The “Parfait di mandorle” is a sort of traditional Sicilian ‘semifreddo’, literally ‘half-frozen’ dessert. Nowadays you can find it in every good restaurant in Sicily. However, I have never had one better than the one prepared by my mother. Challenges are welcome.
They say that this dessert was invented in the 1960s by two brothers, the Cascinos, for their restaurant “La Botte” in Monreale, a small village placed at the top of the mountain next to Palermo with one of the most beautiful and decorated churches ever. You cannot leave Palermo without visiting the Duomo di Monreale. Here is a picture to tempt you and yes, that is gold.
I only found out that parfait is a Sicilian dessert when I was 17 years old, after talking with French friends that were totally unaware of such a French-sounding delicacy.
Actually, the use of almonds for a cold dessert should raise some doubts that it was invented in a hotter and almond-addicted place. Although it is a cold dessert, now it is served all year round.
The almond parfait is my Proust’s madeleine as it reminds me of summer holidays. As a teenager I used to open the refrigerator and have some spoons during hot afternoons, when everyone else at home was having a nap, surrendering to the unbearable hot summer days. In such a quiet atmosphere, this delicate semifreddo melts in the mouth while you see the sand brought and moved around by the hot Sirocco wind out of the window.
This special dessert requires a very low level of cooking skills and techniques but for an optimal result, you need one or two days to prepare the ingredients and let the dessert set in the refrigerator.
If you want to impress six to eight beloved persons, you will need the following ingredients.
For caramelised almonds:
- 200 grams of almonds, cut in small pieces. Believe it or not, in my family we still hand-cut each almond in 4-5 smaller pieces that are sufficiently big for your teeth. You should really trust your blender if you want to avoid the manual job.
- 120 grams of sugar
- 30 grams of butter
- 2 tablespoon of water
For the dessert:
- vanilla flavouring; in Italy using the artificial version, “vanillina”, is still common sadly.

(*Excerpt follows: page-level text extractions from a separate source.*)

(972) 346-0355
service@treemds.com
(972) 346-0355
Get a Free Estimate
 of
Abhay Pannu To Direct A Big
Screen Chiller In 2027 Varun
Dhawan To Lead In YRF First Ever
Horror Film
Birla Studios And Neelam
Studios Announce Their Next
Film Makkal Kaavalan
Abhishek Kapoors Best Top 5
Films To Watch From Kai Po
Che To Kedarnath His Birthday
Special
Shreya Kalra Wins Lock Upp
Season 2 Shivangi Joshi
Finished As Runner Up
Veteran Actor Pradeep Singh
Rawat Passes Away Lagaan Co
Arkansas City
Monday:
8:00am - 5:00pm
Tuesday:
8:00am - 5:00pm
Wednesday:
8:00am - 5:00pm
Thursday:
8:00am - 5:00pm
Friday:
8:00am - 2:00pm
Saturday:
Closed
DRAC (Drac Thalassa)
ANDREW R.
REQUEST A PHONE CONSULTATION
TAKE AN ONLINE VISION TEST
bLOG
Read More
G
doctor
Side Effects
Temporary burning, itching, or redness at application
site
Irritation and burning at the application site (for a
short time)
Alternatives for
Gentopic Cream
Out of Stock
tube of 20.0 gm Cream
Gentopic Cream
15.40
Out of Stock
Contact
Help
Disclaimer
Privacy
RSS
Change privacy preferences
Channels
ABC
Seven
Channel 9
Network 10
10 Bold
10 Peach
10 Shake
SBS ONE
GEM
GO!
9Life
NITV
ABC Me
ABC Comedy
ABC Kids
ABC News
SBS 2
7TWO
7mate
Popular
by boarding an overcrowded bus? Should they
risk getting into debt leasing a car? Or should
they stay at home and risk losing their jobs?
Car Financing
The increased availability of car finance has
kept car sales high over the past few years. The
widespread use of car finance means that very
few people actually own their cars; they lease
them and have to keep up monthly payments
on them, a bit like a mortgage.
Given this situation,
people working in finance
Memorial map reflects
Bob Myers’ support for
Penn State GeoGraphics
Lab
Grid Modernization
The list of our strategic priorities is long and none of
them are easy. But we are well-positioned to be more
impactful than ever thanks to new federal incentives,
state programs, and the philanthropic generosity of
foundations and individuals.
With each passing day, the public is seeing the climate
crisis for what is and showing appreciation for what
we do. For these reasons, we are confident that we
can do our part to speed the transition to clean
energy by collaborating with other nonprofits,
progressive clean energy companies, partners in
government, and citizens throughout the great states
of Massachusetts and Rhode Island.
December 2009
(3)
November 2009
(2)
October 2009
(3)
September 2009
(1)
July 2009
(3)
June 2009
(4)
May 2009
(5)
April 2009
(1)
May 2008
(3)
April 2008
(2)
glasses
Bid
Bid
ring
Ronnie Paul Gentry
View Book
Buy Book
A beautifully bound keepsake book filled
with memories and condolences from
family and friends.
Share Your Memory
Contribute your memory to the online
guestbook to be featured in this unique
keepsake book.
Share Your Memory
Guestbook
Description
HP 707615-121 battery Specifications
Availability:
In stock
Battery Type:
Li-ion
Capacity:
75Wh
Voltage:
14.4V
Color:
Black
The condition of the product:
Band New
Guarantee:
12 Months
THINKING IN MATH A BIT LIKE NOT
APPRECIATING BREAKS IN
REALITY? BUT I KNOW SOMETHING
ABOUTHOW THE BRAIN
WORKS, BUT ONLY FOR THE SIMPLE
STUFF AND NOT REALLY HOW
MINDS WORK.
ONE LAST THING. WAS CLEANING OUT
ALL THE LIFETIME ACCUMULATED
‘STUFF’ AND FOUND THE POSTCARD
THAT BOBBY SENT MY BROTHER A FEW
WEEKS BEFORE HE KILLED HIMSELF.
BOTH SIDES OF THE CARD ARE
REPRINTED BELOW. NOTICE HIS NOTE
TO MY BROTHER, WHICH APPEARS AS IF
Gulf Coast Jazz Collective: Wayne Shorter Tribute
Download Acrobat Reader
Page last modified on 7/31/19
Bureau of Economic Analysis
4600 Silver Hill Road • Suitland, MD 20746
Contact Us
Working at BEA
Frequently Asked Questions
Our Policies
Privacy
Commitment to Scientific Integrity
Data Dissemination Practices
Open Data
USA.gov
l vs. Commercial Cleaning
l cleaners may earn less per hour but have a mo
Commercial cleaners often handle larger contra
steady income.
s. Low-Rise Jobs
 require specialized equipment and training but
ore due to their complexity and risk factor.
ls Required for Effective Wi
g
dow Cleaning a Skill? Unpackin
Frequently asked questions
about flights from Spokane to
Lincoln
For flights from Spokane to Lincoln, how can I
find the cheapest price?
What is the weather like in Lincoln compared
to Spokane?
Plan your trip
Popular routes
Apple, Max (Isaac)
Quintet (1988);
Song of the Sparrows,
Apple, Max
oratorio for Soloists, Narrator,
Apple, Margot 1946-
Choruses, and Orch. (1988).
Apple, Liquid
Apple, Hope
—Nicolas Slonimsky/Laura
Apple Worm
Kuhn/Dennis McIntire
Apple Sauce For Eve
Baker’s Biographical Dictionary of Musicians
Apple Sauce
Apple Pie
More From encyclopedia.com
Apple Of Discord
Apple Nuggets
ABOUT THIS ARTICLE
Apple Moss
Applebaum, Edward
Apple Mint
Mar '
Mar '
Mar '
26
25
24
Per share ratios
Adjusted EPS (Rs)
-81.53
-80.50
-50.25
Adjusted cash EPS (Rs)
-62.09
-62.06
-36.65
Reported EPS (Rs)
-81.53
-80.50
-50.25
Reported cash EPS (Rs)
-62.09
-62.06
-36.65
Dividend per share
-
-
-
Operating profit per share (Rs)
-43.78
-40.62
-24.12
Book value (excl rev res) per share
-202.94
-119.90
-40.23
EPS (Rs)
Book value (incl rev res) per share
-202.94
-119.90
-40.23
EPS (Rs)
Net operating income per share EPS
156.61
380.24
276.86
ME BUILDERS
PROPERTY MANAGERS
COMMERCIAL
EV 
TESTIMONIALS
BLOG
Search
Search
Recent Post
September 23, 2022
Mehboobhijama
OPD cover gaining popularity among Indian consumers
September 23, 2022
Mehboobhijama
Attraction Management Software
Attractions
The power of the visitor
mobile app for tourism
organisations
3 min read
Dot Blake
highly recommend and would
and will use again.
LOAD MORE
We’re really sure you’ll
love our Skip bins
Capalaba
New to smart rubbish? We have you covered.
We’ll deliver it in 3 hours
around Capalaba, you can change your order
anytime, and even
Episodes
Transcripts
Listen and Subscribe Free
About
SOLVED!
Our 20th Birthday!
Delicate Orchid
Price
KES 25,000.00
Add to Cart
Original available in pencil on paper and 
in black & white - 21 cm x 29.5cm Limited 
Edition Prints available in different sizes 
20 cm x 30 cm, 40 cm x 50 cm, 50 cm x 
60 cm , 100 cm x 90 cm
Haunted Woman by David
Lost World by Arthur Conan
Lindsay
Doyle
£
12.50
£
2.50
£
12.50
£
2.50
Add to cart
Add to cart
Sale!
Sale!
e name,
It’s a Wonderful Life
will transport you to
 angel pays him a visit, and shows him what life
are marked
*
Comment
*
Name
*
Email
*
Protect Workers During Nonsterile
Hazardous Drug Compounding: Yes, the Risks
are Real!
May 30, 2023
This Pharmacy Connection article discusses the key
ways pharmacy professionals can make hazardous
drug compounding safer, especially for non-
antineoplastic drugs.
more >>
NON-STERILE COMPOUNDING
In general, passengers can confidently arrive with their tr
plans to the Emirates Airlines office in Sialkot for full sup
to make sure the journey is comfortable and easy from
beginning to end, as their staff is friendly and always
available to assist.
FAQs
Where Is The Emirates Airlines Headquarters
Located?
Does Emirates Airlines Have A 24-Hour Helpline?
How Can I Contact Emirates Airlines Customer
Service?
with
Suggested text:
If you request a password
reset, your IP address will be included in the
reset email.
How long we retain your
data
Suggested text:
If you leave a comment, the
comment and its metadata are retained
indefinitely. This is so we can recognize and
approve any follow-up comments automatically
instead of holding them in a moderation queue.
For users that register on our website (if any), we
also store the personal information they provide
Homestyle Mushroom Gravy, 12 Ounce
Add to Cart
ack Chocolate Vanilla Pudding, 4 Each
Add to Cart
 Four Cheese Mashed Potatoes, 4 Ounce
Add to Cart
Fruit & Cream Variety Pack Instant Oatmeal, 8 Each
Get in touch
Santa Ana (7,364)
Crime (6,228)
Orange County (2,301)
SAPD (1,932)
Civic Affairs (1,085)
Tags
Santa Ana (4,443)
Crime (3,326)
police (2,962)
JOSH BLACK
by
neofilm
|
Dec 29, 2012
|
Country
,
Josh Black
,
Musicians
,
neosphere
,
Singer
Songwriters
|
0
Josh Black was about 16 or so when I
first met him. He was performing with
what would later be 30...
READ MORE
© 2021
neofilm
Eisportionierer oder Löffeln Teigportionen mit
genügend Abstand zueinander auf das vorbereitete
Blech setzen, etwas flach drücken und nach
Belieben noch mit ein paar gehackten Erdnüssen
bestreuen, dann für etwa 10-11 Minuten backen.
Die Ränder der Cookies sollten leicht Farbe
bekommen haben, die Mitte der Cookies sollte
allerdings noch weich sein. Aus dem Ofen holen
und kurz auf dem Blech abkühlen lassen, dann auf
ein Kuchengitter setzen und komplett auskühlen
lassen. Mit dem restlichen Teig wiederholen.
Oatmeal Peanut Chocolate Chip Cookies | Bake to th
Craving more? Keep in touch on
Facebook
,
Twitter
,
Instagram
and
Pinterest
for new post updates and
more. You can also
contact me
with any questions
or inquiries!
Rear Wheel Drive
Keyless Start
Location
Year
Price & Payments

- a tablespoon of spirit, such as Rum or Marsala; my mum recommends Cointreau for the orange flavour.
- 3 eggs, extremely fresh; start thinking to farm hens for better results.
- 250 grams of caster sugar; although I prefer the Muscovado, in this case the common white sugar should fit better with the final delicate taste of this dessert.
- 500 ml of (maybe double but for sure fresh and cold) cream; in Italy there is not the option for single or double, but for an unforgettable experience go for the double cream.
- Three medium-size bowls and a whisk that have been previously left in the refrigerator for few hours.
- Tin; the long one used for plumcakes if perfect, otherwise any other container that can be placed in the refrigerator is fine. The result will differ for the thickness of your slices.
Planning a night in front of the TV or chatting with your best friend at home? Well, it is the ideal moment to hand-cut the almonds and if you cant stop talking, continue in the kitchen, while you caramelise the almond bits. Stir the almonds bits in a very hot pan and when you can smell the toasted flavour add the sugar, the butter and 2 tablespoons of water. When caramelised but hopefully not burnt, leave the almonds to cool down on your marble kitchen top… well, or on top of baking paper and eventually store in a plastic container (even in a plastic bag) until the moment you decide that it’s time for preparing the parfait.
Preparing the parfait may take about 30 minutes or up to an hour the first times. But before starting, be sure that there is space in the refrigerator and 8 hours before eating it.
Start preparing the container. Put some cling film inside the tin and stir a handful of caramelised almonds at the bottom. I found this picture on the internet to give you an idea and to spoil a bit the result.
Whip the yolks together with the sugar until they become becomes very pale and creamy.
In another bowl beat the whites until stiff. Brave enough? Upside down the bowl and if you did a good job, the whipped whites will stick to the bowl… otherwise, clean the floor and start again.
Then whip the cream in the third (cold) bowl with the (cold) whisk. Once the cream is whipped enough to be fluffy and stiff, stir in first the whipped whites and mix with upwards movements, otherwise the trapped air will flow away and the mixture will deflate. When the mixture is even, stir in the whipped yolks, the vanilla flavouring, the spirit and mix at the same way. Have a taste and adjust with more vanilla and spirit if you like. In Italy, you know, we quite like delicate flavours, but make as many trials until you get to your ideal version.
Add the rest (and hopefully still the majority if you have not been tempted to eat them all) caramelised almond bits and stir again.
Finally put the mixture in the tin (the one with the cling film and the almonds at the bottom) and refrigerate for about 6-8 hours before eating and if you can resist even for days.
Want to impress your guests? Take out the tin from the refrigerator about 15-20 minutes before serving. In the meantime, make the last and most lascivious effort by melting some dark chocolate with some cream or butter using the bain-marie technique or in the microwave.
Serve the slices of the parfait and pour some melted chocolate on top. Enjoy.